Change 702751 had a related patch set uploaded (by Gergő Tisza; author: Gergő Tisza):
[mediawiki/extensions/GrowthExperiments@master] fixLinkRecommendationData.php: add statsd option
Change 702751 merged by jenkins-bot:
[mediawiki/extensions/GrowthExperiments@master] fixLinkRecommendationData.php: add statsd option
Change 712924 had a related patch set uploaded (by Kosta Harlan; author: Kosta Harlan):
[mediawiki/extensions/GrowthExperiments@master] AddLink: Use statsd monitoring for errors on server side
Change 713019 had a related patch set uploaded (by Gergő Tisza; author: Gergő Tisza):
[mediawiki/extensions/GrowthExperiments@master] fixLinkRecommendationData: allow random sampling
Change 713019 merged by jenkins-bot:
[mediawiki/extensions/GrowthExperiments@master] fixLinkRecommendationData: allow random sampling
Change 714449 had a related patch set uploaded (by Gergő Tisza; author: Gergő Tisza):
[mediawiki/extensions/GrowthExperiments@master] fixLinkRecommendationData: Allos --db-table in dry-run mode
Change 714449 merged by jenkins-bot:
[mediawiki/extensions/GrowthExperiments@master] fixLinkRecommendationData: Allow --db-table in dry-run mode
Change 715824 had a related patch set uploaded (by Gergő Tisza; author: Gergő Tisza):
[mediawiki/extensions/GrowthExperiments@wmf/1.37.0-wmf.20] fixLinkRecommendationData: Allow --db-table in dry-run mode
Change 715824 merged by jenkins-bot:
[mediawiki/extensions/GrowthExperiments@wmf/1.37.0-wmf.20] fixLinkRecommendationData: Allow --db-table in dry-run mode
Mentioned in SAL (#wikimedia-operations) [2021-09-01T23:24:42Z] <urbanecm@deploy1002> Synchronized php-1.37.0-wmf.20/extensions/GrowthExperiments/maintenance/fixLinkRecommendationData.php: 3c7d4ecc699b7c68467a372686f5514375d2b74f: fixLinkRecommendationData: Allow --db-table in dry-run mode (T283868) (duration: 01m 06s)
Change 716755 had a related patch set uploaded (by Gergő Tisza; author: Gergő Tisza):
[operations/puppet@production] Run GrowthExperiments fixLinkRecommendationData --dry-run every day
Tested in production, seems to work well, takes about 2 min to run on all wikis.

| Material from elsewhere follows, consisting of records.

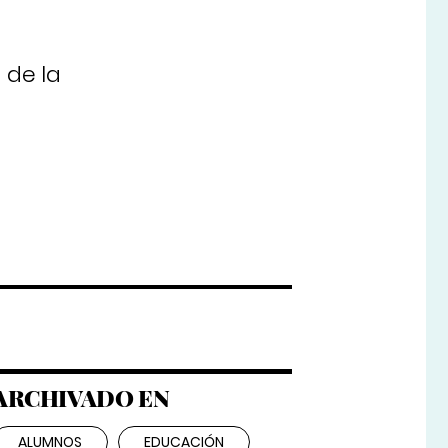
 de la
ARCHIVADO EN
ALUMNOS
EDUCACIÓN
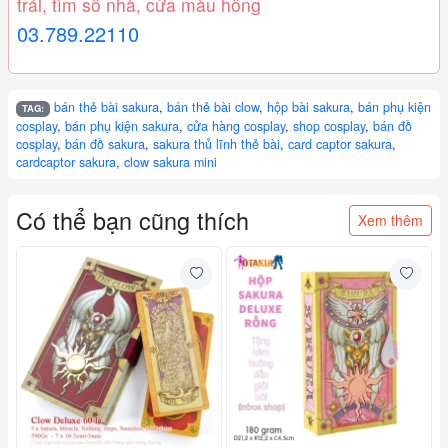
trái, tìm số nhà, cửa màu hồng
03.789.22110
bán thẻ bài sakura
,
bán thẻ bài clow
,
hộp bài sakura
,
bán phụ kiện
TAG:
cosplay
,
bán phụ kiện sakura
,
cửa hàng cosplay
,
shop cosplay
,
bán đồ
cosplay
,
bán đồ sakura
,
sakura thủ lĩnh thẻ bài
,
card captor sakura
,
cardcaptor sakura
,
clow sakura mini
Có thể bạn cũng thích
Xem thêm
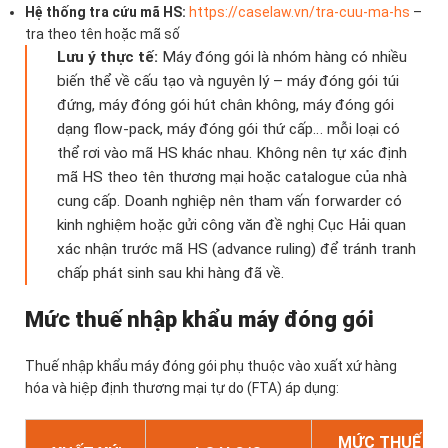
Hệ thống tra cứu mã HS:
https://caselaw.vn/tra-cuu-ma-hs
–
tra theo tên hoặc mã số
Lưu ý thực tế:
Máy đóng gói là nhóm hàng có nhiều
biến thể về cấu tạo và nguyên lý – máy đóng gói túi
đứng, máy đóng gói hút chân không, máy đóng gói
dạng flow-pack, máy đóng gói thứ cấp… mỗi loại có
thể rơi vào mã HS khác nhau. Không nên tự xác định
mã HS theo tên thương mại hoặc catalogue của nhà
cung cấp. Doanh nghiệp nên tham vấn forwarder có
kinh nghiệm hoặc gửi công văn đề nghị Cục Hải quan
xác nhận trước mã HS (advance ruling) để tránh tranh
chấp phát sinh sau khi hàng đã về.
Mức thuế nhập khẩu máy đóng gói
Thuế nhập khẩu máy đóng gói phụ thuộc vào xuất xứ hàng
hóa và hiệp định thương mại tự do (FTA) áp dụng:
MỨC THUẾ NK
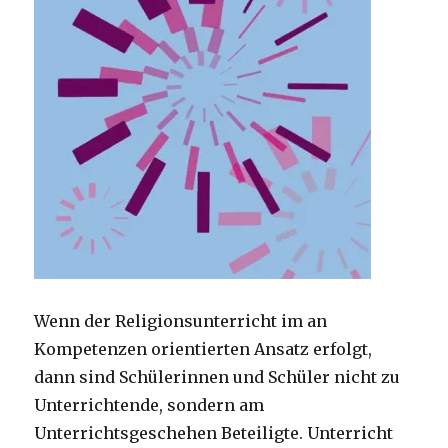
Wenn der Religionsunterricht im an
Kompetenzen orientierten Ansatz erfolgt,
dann sind Schülerinnen und Schüler nicht zu
Unterrichtende, sondern am
Unterrichtsgeschehen Beteiligte. Unterricht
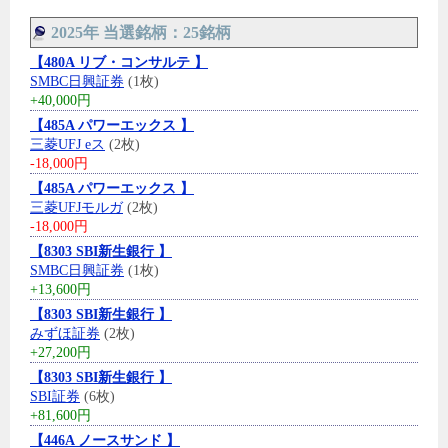
2025年 当選銘柄：25銘柄
【480A リブ・コンサルテ 】
SMBC日興証券
(1枚)
+40,000円
【485A パワーエックス 】
三菱UFJ eス
(2枚)
-18,000円
【485A パワーエックス 】
三菱UFJモルガ
(2枚)
-18,000円
【8303 SBI新生銀行 】
SMBC日興証券
(1枚)
+13,600円
【8303 SBI新生銀行 】
みずほ証券
(2枚)
+27,200円
【8303 SBI新生銀行 】
SBI証券
(6枚)
+81,600円
【446A ノースサンド 】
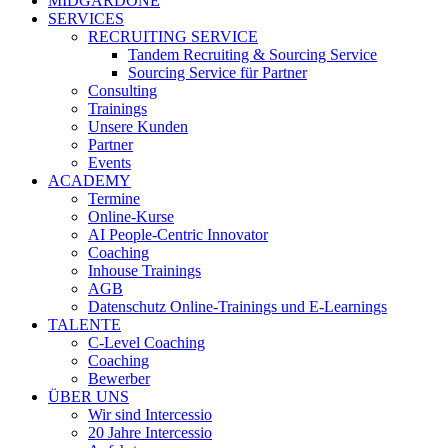
MIDGARDONE
SERVICES
RECRUITING SERVICE
Tandem Recruiting & Sourcing Service
Sourcing Service für Partner
Consulting
Trainings
Unsere Kunden
Partner
Events
ACADEMY
Termine
Online-Kurse
AI People-Centric Innovator
Coaching
Inhouse Trainings
AGB
Datenschutz Online-Trainings und E-Learnings
TALENTE
C-Level Coaching
Coaching
Bewerber
ÜBER UNS
Wir sind Intercessio
20 Jahre Intercessio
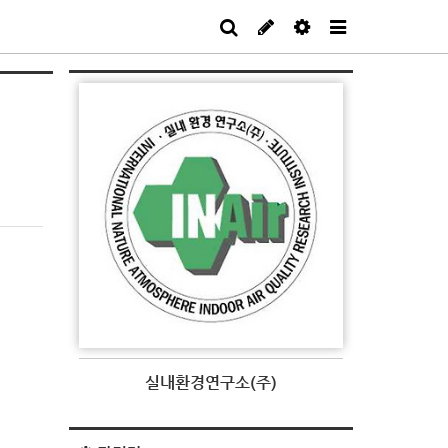
실내환경연구소(주)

Dashboards: dangling search index records, dangling DB records (they only contain data from the manual runs so not much to see there until the puppet patch is merged). We have a significant but not large amount (hundreds) of both types of dangling records on some wikis.
Change 716755 merged by Jbond:
[operations/puppet@production] Run GrowthExperiments fixLinkRecommendationData --dry-run every day
Change 712924 merged by jenkins-bot:
[mediawiki/extensions/GrowthExperiments@master] AddLink: Use statsd monitoring for errors on server side
... which, as a note to self / others, we should do after MW-1.37-notes (1.37.0-wmf.23; 2021-09-13) is in production to include the logging from https://gerrit.wikimedia.org/r/712924
@Tgr anything else you wanted to add to the dashboard?
It would be nice to figure out how to show a graph instead of a single data point for the daily cronjob based data, but no need to keep this task for that.
Checked in wmf.2 - both Dangling search index records and Dangling DB records charts are present on Growth Team/Special:Homepage and Suggested Edits dash board. No spikes after wmf.2 deployment.